NYC: ASHCAN ART, EDWARD HOPPER AND MY GRANDFATHER

NYC: ASHCAN ART, EDWARD HOPPER and MY GRANDFATHER

By Charles R. Hale

When I began researching my family history I discovered that there were few mementos from the past. There were no letters, only a few old photos—one may have been taken in the 1890’s, and only a few before 1930–a 1913 funeral receipt and an oil painting. The painting captures a nighttime ritual, three NYFD firemen from Engine Co. 14, including my grandfather, (right), sitting around a table, playing poker.

The painting hung on a wall in my grandparents’ NYC apartment and other than Grandpa Charlie using it as a prop for one of his riotous tales, I didn’t know much. I knew that a fireman, Edward Brady, painted it but I never gave much thought to the history of the painting.

As I searched for links to the past–events that would elucidate my ancestors’ space and time–I began considering the painting. I imagined, given my grandfather’s appearance, that it was completed in the nineteen-forties. Once I learned that Edward Brady was a fireman at Engine 14 during the early forties, I was confident in my dating of the painting. As I studied, what I call “Firemen Playing Cards” and American art and artists of that period, I also learned the history behind the style in which Brady painted.

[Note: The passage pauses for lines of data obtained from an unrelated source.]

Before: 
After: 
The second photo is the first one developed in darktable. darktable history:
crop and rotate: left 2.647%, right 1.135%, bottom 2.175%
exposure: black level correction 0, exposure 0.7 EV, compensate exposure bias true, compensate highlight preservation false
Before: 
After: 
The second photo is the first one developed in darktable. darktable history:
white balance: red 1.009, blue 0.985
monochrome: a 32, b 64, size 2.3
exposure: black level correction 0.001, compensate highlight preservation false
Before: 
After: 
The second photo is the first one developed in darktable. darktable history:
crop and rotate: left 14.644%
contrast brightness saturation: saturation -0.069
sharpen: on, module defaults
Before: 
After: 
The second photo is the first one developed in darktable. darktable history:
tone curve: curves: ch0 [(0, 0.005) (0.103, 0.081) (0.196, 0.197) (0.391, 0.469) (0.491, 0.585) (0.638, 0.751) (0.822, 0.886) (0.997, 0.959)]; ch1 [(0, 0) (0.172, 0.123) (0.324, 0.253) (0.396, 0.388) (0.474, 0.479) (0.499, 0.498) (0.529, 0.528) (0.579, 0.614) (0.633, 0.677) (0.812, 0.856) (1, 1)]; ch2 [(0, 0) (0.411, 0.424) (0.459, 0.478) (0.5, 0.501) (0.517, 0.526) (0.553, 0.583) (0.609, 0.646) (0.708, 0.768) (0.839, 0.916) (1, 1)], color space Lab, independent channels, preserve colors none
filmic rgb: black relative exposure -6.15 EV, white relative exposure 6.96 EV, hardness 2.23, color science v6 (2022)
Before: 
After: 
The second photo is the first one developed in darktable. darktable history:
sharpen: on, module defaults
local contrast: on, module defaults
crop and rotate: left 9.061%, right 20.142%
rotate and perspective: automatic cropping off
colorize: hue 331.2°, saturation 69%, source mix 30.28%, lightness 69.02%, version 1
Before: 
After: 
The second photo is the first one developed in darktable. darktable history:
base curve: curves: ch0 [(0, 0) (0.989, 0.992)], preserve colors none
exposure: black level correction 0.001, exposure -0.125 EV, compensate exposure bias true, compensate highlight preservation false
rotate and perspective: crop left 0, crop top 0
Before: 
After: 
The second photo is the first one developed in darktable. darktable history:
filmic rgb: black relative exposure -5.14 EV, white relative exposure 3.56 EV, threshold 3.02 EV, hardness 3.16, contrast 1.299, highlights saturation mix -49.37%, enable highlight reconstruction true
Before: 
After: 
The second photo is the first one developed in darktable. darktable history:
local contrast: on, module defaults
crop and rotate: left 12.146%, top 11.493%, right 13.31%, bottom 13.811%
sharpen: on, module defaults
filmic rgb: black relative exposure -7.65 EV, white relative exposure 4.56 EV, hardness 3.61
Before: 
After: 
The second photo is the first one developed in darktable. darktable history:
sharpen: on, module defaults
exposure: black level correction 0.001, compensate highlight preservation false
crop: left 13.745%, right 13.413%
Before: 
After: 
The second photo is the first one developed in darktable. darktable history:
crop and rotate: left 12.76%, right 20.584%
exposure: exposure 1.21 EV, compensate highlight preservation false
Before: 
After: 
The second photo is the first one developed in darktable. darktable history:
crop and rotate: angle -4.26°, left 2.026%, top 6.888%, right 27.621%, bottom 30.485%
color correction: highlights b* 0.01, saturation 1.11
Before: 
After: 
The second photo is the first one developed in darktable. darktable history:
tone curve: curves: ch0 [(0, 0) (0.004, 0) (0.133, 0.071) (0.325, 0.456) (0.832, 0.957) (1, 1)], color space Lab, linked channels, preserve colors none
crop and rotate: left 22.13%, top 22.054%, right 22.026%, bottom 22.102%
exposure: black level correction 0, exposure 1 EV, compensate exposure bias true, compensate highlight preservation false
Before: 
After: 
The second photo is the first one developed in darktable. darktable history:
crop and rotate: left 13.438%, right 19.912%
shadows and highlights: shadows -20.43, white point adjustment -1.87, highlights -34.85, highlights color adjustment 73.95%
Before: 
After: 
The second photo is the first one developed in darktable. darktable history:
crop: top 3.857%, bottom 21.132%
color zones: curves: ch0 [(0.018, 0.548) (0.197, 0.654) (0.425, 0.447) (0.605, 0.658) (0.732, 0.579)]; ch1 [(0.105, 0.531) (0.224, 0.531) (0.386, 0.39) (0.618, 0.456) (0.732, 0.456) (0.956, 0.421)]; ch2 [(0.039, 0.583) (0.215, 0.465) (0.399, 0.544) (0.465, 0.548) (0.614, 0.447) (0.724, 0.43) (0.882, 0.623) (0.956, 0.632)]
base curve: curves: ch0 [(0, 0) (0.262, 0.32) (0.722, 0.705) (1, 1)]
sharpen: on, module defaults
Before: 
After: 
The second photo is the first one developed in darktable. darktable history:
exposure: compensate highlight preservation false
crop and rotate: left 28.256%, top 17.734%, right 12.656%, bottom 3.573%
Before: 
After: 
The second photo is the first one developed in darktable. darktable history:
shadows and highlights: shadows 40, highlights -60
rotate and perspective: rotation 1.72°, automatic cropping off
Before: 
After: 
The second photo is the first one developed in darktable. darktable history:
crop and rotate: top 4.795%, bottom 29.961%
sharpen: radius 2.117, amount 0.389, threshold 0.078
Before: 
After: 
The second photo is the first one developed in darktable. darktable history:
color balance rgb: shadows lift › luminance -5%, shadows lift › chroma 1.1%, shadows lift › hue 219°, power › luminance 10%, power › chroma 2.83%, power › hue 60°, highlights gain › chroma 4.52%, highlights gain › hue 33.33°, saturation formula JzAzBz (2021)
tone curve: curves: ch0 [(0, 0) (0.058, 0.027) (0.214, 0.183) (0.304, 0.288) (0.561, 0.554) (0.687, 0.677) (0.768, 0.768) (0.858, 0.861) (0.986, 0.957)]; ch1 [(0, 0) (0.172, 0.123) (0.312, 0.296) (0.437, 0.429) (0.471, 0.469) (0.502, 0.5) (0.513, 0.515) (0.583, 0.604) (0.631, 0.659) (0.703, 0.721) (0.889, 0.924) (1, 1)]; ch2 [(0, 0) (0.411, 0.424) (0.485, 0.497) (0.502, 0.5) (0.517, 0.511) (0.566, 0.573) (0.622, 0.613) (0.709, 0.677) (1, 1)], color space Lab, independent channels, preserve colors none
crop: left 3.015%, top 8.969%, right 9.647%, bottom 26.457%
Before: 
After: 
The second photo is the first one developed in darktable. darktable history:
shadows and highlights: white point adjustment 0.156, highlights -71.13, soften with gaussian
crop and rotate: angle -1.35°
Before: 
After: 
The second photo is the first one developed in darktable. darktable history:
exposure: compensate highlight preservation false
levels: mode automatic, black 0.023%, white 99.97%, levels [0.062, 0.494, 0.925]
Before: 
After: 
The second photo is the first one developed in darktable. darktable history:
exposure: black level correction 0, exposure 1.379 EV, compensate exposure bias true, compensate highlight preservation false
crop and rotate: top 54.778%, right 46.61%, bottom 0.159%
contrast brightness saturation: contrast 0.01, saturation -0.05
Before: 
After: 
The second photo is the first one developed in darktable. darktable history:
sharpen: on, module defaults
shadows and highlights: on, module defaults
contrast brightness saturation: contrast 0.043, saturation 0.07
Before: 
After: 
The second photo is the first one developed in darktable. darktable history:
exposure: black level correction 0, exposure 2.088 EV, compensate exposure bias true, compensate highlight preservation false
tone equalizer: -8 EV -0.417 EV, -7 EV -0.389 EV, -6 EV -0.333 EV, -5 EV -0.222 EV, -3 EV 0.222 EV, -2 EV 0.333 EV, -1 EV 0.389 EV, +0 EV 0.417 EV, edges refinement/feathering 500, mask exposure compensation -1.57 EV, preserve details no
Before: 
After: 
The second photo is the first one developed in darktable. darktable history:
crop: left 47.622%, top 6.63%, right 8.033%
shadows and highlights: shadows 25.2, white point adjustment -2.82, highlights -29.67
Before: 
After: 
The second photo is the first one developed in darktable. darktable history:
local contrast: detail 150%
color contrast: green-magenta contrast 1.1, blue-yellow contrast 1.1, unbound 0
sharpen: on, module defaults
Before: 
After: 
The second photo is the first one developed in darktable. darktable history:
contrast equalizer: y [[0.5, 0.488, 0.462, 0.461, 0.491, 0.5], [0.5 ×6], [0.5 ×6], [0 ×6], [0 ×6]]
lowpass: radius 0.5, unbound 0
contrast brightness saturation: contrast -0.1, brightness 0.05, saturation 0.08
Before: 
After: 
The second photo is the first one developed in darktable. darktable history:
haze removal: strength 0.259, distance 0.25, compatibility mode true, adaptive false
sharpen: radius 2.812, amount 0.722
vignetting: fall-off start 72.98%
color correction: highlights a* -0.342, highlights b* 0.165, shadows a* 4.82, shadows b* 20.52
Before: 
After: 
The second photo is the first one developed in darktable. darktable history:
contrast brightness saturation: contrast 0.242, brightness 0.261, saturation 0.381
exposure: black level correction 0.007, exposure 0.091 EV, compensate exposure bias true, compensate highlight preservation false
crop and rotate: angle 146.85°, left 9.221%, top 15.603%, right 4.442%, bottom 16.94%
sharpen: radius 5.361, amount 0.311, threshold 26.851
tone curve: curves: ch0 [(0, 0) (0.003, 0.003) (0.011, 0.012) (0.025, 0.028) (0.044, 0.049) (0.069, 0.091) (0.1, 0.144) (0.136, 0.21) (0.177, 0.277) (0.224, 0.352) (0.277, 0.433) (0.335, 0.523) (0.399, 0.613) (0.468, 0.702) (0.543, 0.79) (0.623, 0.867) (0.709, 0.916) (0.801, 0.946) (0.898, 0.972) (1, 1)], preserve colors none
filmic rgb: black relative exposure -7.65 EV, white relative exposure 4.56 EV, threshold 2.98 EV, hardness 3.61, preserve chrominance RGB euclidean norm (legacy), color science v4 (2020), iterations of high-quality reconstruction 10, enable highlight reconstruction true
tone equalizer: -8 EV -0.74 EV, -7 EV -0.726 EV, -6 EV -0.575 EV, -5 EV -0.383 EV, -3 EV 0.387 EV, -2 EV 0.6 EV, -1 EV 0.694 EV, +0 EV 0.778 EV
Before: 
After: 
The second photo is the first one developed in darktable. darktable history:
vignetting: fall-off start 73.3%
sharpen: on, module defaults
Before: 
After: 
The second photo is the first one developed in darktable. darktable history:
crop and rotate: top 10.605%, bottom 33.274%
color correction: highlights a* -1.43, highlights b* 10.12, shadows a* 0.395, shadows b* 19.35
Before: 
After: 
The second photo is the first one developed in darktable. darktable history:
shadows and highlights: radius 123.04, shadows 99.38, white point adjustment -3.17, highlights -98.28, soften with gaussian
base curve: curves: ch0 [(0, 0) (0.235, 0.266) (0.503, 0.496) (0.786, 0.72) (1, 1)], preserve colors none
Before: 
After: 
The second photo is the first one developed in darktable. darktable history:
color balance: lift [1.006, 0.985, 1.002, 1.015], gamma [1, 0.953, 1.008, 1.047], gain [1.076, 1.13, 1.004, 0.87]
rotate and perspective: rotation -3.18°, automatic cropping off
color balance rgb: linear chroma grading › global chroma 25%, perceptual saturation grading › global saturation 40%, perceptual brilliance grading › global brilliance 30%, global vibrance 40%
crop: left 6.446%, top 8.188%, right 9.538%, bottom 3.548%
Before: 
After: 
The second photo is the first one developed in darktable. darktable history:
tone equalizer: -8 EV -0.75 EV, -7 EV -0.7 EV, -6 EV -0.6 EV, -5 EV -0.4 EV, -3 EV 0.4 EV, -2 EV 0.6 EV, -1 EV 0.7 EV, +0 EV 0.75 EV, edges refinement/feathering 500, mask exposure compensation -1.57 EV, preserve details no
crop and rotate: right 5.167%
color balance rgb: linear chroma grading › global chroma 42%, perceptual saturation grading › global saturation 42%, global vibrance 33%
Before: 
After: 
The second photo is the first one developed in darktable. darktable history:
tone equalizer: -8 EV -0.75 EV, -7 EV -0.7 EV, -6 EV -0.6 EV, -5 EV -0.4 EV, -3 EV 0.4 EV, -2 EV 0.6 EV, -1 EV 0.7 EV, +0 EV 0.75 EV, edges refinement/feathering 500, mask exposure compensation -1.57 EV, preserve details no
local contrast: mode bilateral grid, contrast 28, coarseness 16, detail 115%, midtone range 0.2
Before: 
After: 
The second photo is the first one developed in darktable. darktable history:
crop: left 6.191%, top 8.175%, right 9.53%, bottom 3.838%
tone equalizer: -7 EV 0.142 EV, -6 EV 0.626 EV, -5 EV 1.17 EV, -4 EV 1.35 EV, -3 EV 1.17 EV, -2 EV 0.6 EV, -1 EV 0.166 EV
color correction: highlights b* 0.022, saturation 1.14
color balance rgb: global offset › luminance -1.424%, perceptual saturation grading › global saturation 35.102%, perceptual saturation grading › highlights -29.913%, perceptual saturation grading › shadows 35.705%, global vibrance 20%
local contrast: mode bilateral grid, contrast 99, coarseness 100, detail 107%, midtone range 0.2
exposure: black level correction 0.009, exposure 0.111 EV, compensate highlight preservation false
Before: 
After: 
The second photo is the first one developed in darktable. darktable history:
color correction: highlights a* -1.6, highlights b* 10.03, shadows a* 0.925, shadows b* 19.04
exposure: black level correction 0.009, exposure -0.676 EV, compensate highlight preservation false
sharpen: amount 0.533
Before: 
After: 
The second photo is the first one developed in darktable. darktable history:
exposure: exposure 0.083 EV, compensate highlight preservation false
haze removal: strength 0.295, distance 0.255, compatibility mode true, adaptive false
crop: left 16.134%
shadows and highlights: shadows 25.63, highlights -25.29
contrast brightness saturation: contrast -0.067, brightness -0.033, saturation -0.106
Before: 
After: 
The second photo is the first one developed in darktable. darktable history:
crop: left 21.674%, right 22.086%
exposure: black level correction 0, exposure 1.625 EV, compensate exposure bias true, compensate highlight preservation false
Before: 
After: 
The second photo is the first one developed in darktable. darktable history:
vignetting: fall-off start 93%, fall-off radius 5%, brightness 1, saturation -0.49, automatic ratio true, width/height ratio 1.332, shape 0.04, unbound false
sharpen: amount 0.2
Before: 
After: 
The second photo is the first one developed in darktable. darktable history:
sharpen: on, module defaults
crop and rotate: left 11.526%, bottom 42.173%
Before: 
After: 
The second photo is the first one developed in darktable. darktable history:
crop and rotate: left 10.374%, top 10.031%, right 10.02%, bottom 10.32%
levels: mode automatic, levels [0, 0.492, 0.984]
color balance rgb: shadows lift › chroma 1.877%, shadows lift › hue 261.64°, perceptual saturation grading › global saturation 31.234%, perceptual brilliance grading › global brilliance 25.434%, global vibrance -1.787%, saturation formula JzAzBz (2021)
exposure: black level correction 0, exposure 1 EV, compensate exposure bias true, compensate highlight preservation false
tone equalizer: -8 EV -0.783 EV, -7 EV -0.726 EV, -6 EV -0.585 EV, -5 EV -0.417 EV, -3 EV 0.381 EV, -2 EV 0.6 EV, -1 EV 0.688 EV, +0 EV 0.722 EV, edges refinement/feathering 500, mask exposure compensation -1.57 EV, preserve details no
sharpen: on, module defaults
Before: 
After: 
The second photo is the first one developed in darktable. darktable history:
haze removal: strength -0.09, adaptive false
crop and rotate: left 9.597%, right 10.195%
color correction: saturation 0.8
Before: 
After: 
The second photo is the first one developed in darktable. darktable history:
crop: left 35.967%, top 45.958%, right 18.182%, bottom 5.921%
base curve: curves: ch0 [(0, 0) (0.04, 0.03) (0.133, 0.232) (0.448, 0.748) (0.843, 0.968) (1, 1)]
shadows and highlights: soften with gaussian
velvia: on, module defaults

It was a school of painting, very different than a generation earlier, and a style that enabled Brady to capture that singular moment in my grandfather’s life.

At the turn of the 20th century American Artists and photographers rebelled against the predominating art of aristocratic portraiture. A new style of painting developed, which was loose and impressionistic, and based on a new subject matter: modern life. Artists developed an interest in human elements: every day subjects in dramatic light. Art became a revelation of life’s experience, both the exciting and the mundane. This school of painting became known as Ashcan Art and included artists such as Robert Henri, John Sloan and George Bellows. Two artists who were greatly influenced by this style of painting, both of whom were associated with New York schools of art during the developmental period of this style, were Edward Hopper and Guy Pene du Bois.

As I studied “Firemen Playing Cards” in greater detail, I noticed that there was a similarity in style or at least a suggestion of Edward Hopper’s painting, “Nighthawks.” Deliberate and spare, each painting captures a singular New York moment in which three New Yorkers seem lost in their thoughts, anonymous and uncommunicative. The diner’s harsh electric light sets it apart from the dark night outside, as does the softer light emanating from the hanging lamp over the poker table. 

Brooklyn born, Guy Pene du Bois who, like his good friend Hopper, depicted narratives of inaction and themes of emotional disengagement, differed in style. While Hopper was interested in capturing moments of solitude, using bold, simplified forms to infuse his scenes with drama, du Bois used smooth curves striking a balance between abstraction and realism. And while at first glance there appears to be no similarity in Brady and du Bois’s work, there is one commonality: the hands.

I’d always believed that Fireman Brady could not paint a pair of human hands. The firemen’s hands are nothing like I’d expect them to be, strong, large and rugged, but rather they look childlike and small.

But then I look at the style in which du Bois painted hands and I wonder if Brady was familiar with du Bois? The hands are almost identical. Was Brady familiar with the school of painters who had studios on 14th St. and Union Square, a few blocks from Engine Co. 14, which is located on 18th Street. Did he take lessons at any of these art leagues?

I don’t remember hearing Edward Brady’s name when I was a child. I noticed his name on the painting after his art was bequeathed to me a number of years ago.  Looking through old firehouse logs of Engine 14 I was able to determine that Brady and my grandfather were fellow firefighters. And now I stare at the painting every morning, grateful that my grandfather’s friend, a man with whom he risked his life fighting fires, captured this singular moment in my grandfather’s life.